▸ **Su cosa lavorare**
Secondo il brano sull'informazione e l'intelligenza artificiale, quale percentuale di under 25 usa i chatbot ogni settimana per informarsi?

Il report dedica ampio spazio all’irruzione dell’intelligenza artificiale nel settore: il 7% degli utenti globali utilizza settimanalmente chatbot per informarsi, dato che sale al 15% tra gli under 25. Le redazioni stanno sperimentando l’uso dell’IA per personalizzare contenuti e migliorarne l’accessibilità, ma il pubblico resta diffidente: l’automazione viene percepita come una minaccia alla trasparenza, all’affidabilità e alla qualità del giornalismo. Eppure, si registrano anche esperienze innovative: il New York Times, ad esempio, ha introdotto brevi video verticali ispirati ai social media per aumentare l’engagement, e ha integrato contenuti audio premium nell’offerta per gli abbonati, come parte di una strategia di diversificazione che include giochi, ricette e recensioni.
Sempre negli Stati Uniti, il podcasting informativo mostra una forte crescita: il 15% degli intervistati dichiara di ascoltare contenuti settimanali, una percentuale comparabile a quella di chi legge quotidiani o riviste cartacee (14%) o ascolta notiziari radio (13%). Anche Spotify e YouTube emergono come piattaforme di distribuzione dominanti, mentre The Daily (New York Times) e Up First (NPR) restano riferimenti per l’informazione audio basata su fonti attendibili. La disponibilità a pagare per i podcast – il 42% tra gli ascoltatori nei principali 20 mercati – conferma la crescente rilevanza di questo formato tra gli utenti più giovani e istruiti.
Parallelamente, il report documenta l’emergere di modelli di business più flessibili. Il Washington Post ha sperimentato abbonamenti giornalieri e contenuti in formato chatbot, mentre in Europa editori come Amedia (Norvegia) e Schibsted (Svezia) offrono formule “all access” che integrano testate locali e nazionali. Anche testate come The Economist hanno sviluppato pacchetti audio specifici (Podcast+) per segmenti di pubblico interessati, con tariffe mensili contenute.

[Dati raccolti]
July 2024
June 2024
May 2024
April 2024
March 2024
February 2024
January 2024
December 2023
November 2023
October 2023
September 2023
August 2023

==

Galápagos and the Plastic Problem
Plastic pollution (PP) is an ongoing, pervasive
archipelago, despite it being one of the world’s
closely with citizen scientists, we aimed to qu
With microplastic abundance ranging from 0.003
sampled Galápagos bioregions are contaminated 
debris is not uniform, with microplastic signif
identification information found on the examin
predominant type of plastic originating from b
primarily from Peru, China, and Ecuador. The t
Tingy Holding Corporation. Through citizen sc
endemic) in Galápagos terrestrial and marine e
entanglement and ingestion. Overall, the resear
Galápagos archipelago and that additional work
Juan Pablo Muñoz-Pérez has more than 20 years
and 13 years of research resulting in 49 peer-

* * *

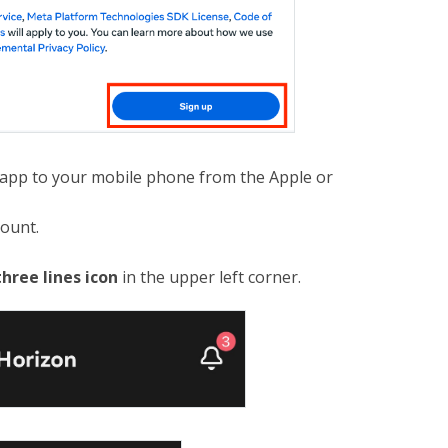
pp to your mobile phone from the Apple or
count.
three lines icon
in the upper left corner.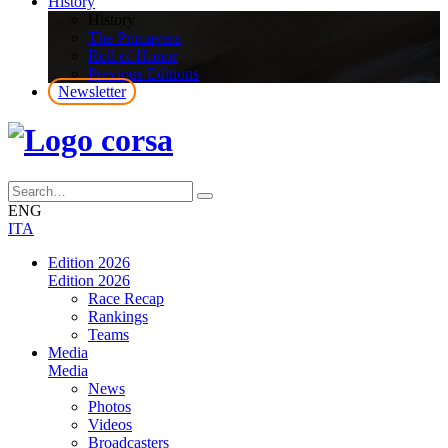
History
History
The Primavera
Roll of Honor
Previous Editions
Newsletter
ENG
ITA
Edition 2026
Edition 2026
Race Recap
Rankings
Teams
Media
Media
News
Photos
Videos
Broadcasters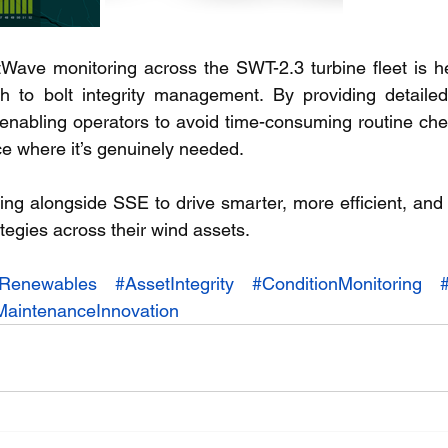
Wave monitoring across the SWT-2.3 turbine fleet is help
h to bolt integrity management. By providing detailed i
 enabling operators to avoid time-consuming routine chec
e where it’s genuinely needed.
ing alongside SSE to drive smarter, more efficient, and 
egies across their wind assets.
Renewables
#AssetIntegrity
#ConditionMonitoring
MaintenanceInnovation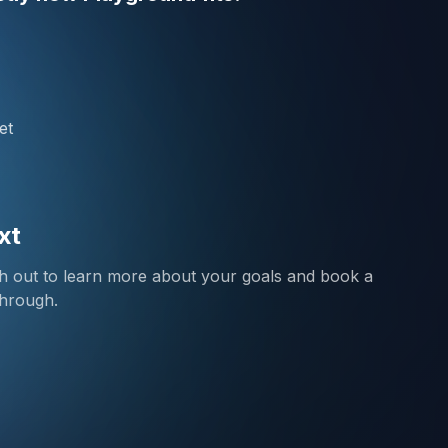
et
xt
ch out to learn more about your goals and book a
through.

▸ **Risposta al quesito**
Il 15%.